Solar powered gadgets are nothing new. Logitech has been selling plug-free keyboards for over a decade. But do audio headsets with little solar panels fit into the design, of which he’s only tried one until this week. Now at least four. On Tuesday, Adidas unveiled his RPT-02 SOL. This is a $230 self-charging Bluetooth can (via Engadget) that has Exeger’s Powerfoyle solar cells built right into a recycled plastic headband. It’s the exact same solar technology as the Urbanista Los Angeles solar-powered headphones we tested last year, and it offers the same 80-hour “backup” battery life, even in a pitch-black room.
Even at this preliminary scale, no one thought the technology would take off. JBL funded a pair of such headphones on Indiegogo in 2019, but canceled the project and issued a refund.Another Indiegogo campaign for solar-powered earbuds by a company called Pearl Audio is currently It is “under review”. But at least for low-power devices like this, the technique actually works. And it’s really nice not having to think about charging your device.

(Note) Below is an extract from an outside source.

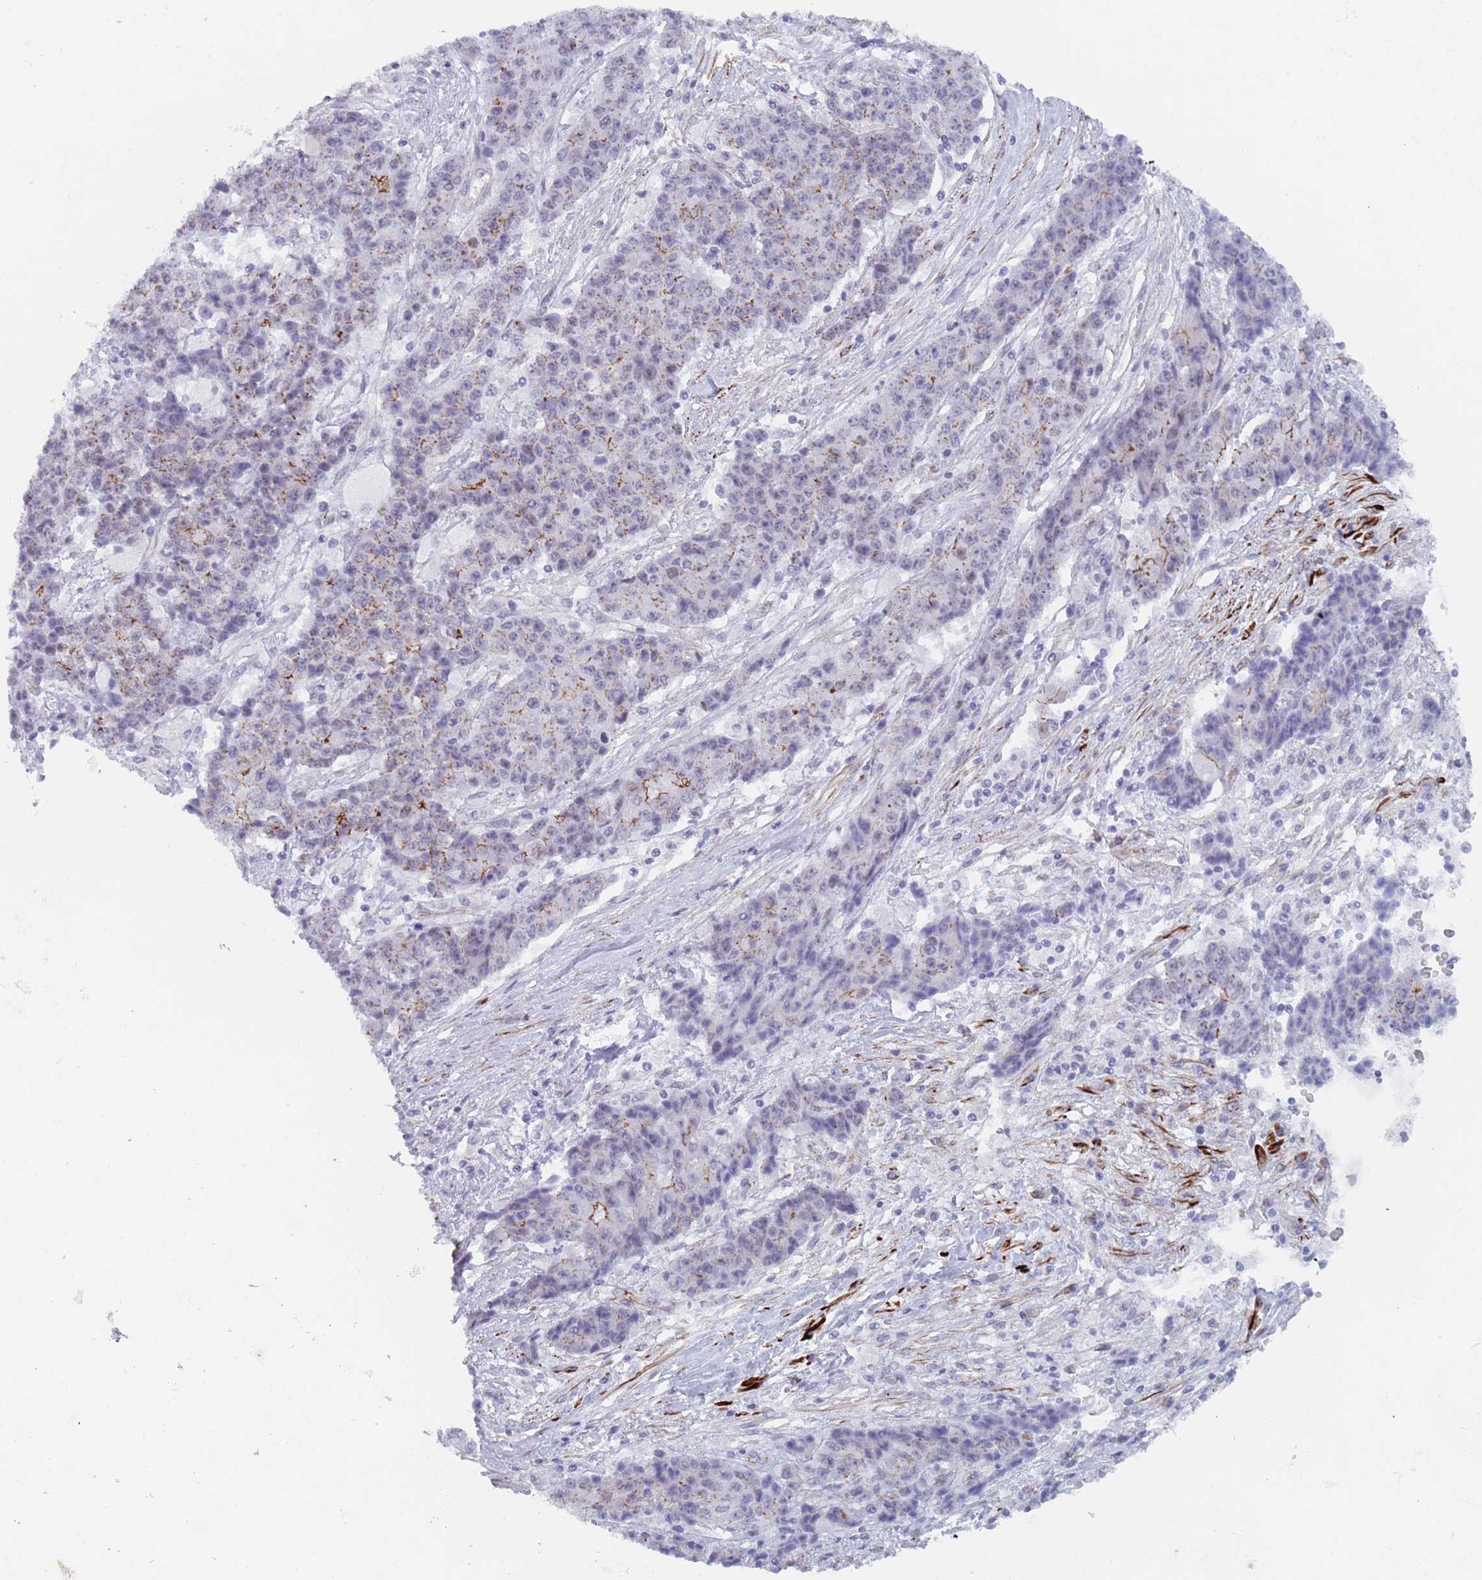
{"staining": {"intensity": "moderate", "quantity": "<25%", "location": "cytoplasmic/membranous"}, "tissue": "ovarian cancer", "cell_type": "Tumor cells", "image_type": "cancer", "snomed": [{"axis": "morphology", "description": "Carcinoma, endometroid"}, {"axis": "topography", "description": "Ovary"}], "caption": "Immunohistochemical staining of ovarian cancer reveals low levels of moderate cytoplasmic/membranous positivity in approximately <25% of tumor cells.", "gene": "OR5A2", "patient": {"sex": "female", "age": 42}}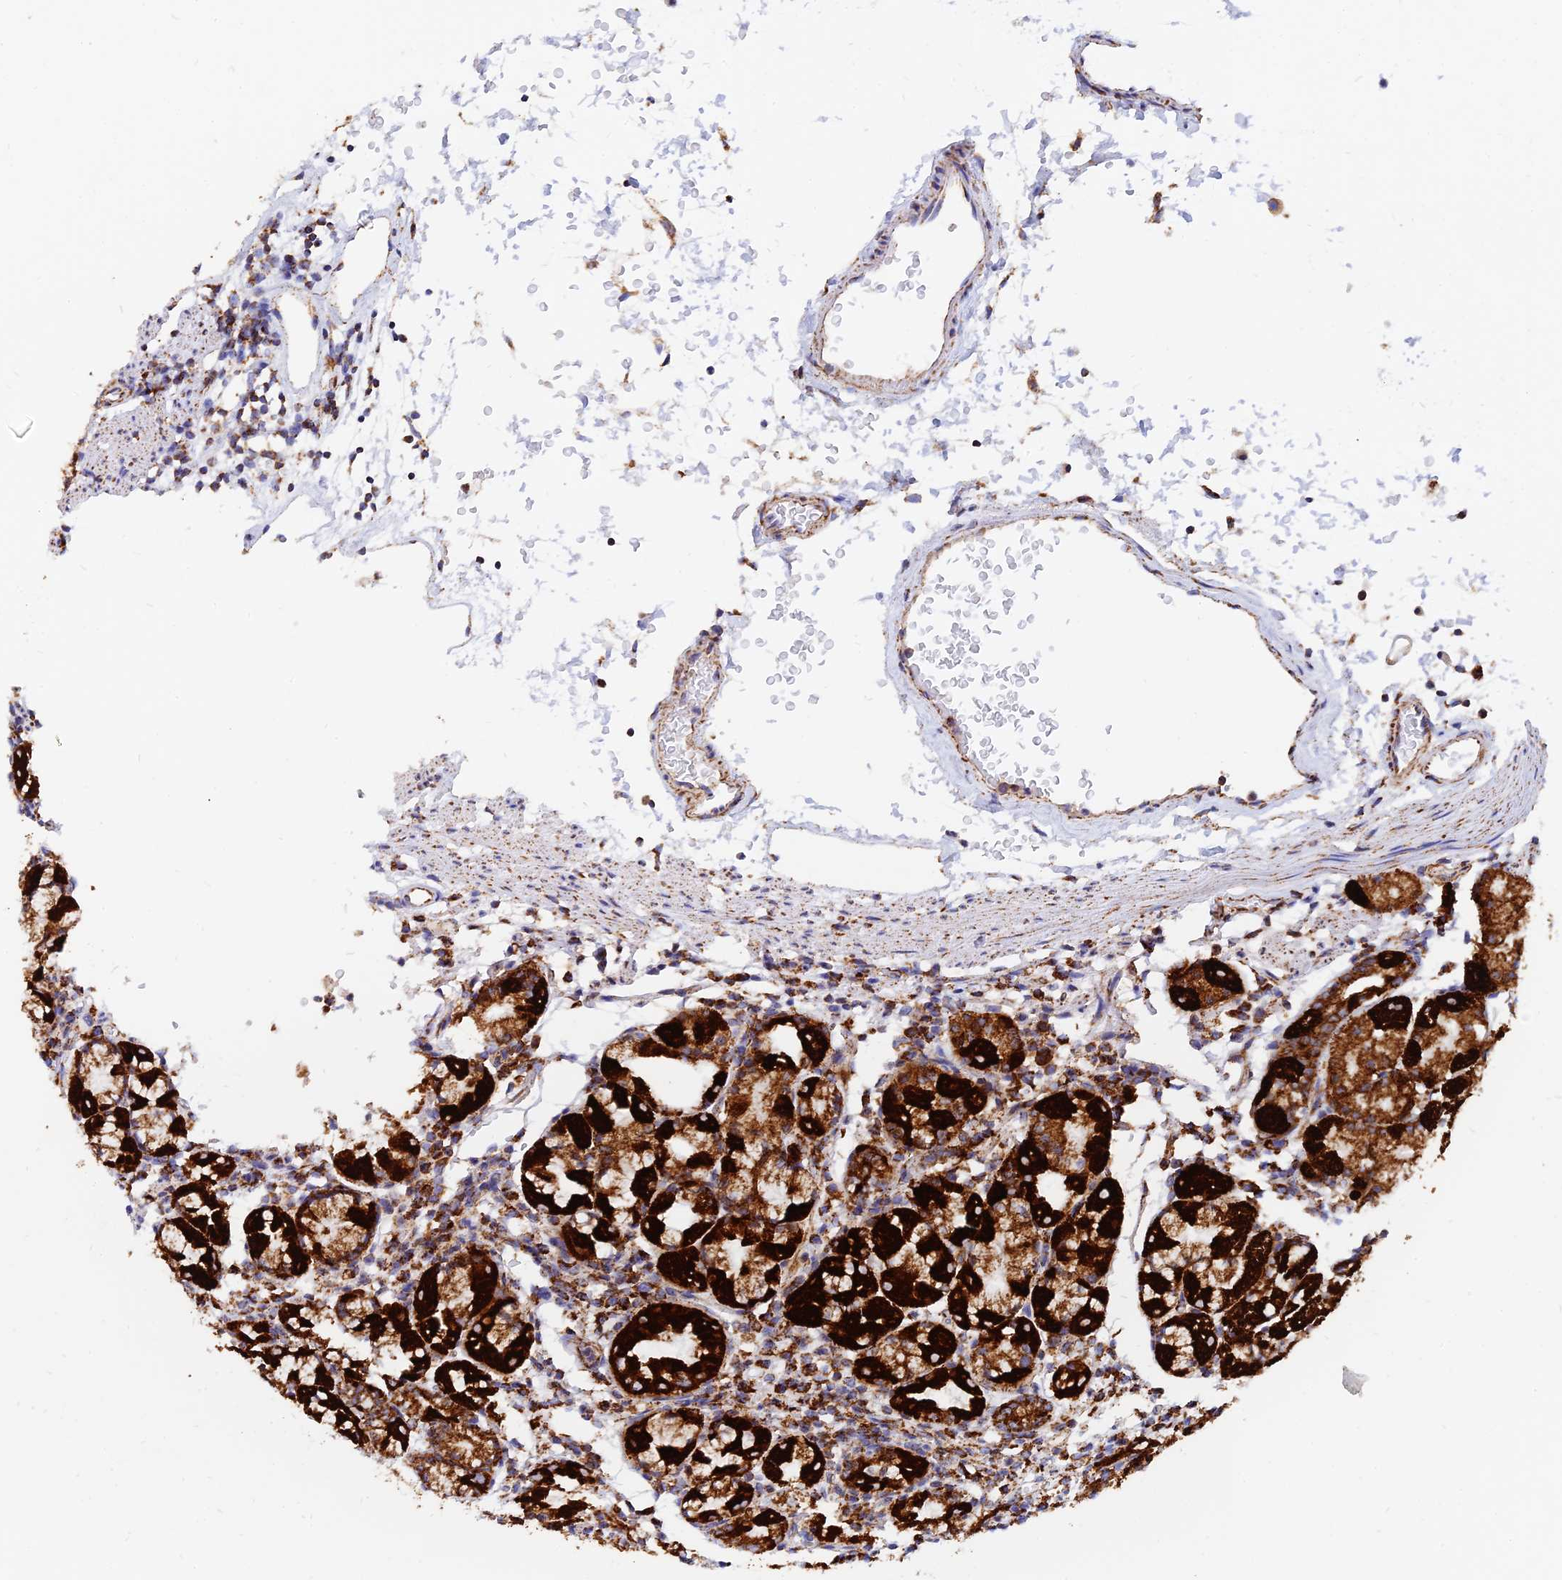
{"staining": {"intensity": "strong", "quantity": ">75%", "location": "cytoplasmic/membranous"}, "tissue": "stomach", "cell_type": "Glandular cells", "image_type": "normal", "snomed": [{"axis": "morphology", "description": "Normal tissue, NOS"}, {"axis": "topography", "description": "Stomach"}, {"axis": "topography", "description": "Stomach, lower"}], "caption": "This image exhibits IHC staining of benign stomach, with high strong cytoplasmic/membranous staining in approximately >75% of glandular cells.", "gene": "NDUFB6", "patient": {"sex": "female", "age": 75}}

Urbanista also puts his Powerfoyle panel into a true wireless earbud set (technically, a charging case), and a company called Blue Tiger claims it’s “the world’s first solar-powered communications headset.” I released a thing. On sale late last month, the Powerfoyle cell and noise-cancelling boom his mic are back. The Blue Tiger Solare retails for $220. We also found this upcoming POC Omne Eternal bike helmet of his that uses cells to power flashing rear safety turn signals.